Speaking in Dublin, Carney (pictured) criticised eurozone countries’ efforts to stimulate growth, saying some member states are still falling further behind their peers.
“Since the financial crisis, all major advanced economies have been in a debt trap where low growth deepens the burden of debt, prompting the private sector to cut spending further,” he said.
“As difficult as it has been, some countries, including the US and the UK, are now escaping this trap. Others in the euro area are sinking deeper.”
Carney was also critical of the single currency area’s austerity measures, suggesting there needs to be more fiscal harmony among members.
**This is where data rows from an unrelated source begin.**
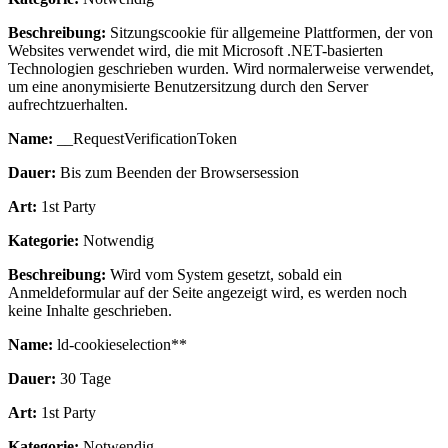
Beschreibung:
Sitzungscookie für allgemeine Plattformen, der von
Websites verwendet wird, die mit Microsoft .NET-basierten
Technologien geschrieben wurden. Wird normalerweise verwendet,
um eine anonymisierte Benutzersitzung durch den Server
aufrechtzuerhalten.
Name:
__RequestVerificationToken
Dauer:
Bis zum Beenden der Browsersession
Art:
1st Party
Kategorie:
Notwendig
Beschreibung:
Wird vom System gesetzt, sobald ein
Anmeldeformular auf der Seite angezeigt wird, es werden noch
keine Inhalte geschrieben.
Name:
ld-cookieselection**
Dauer:
30 Tage
Art:
1st Party
Kategorie:
Notwendig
Austerity has come under increasing scrutiny in Europe after the Greek anti-austerity party Syriza swept the country’s elections.
Carney added: “It is difficult to avoid the conclusion that, if the eurozone were a country, fiscal policy would be substantially more supportive. Europe still lacks other effective risk-sharing mechanisms and is relatively inflexible.”
One of the key criticisms of eurozone member states, notably from the ECB, has been a perceived reluctancy on the part of individual governments to substantially reform their economies.
The eurozone fell into deflation in December 2014 and Carney said this could be dangerous for the region.
He said: “This is potentially dangerous. Low nominal growth is intensifying the euro area’s debt burden. The fear of stagnation is holding back spending and investment.”
However, Carney added it is still possible for increased economic cohesion to rescue the eurozone.
“Europe needs a comprehensive, coherent plan to anchor expectations, build confidence, and escape its debt trap.”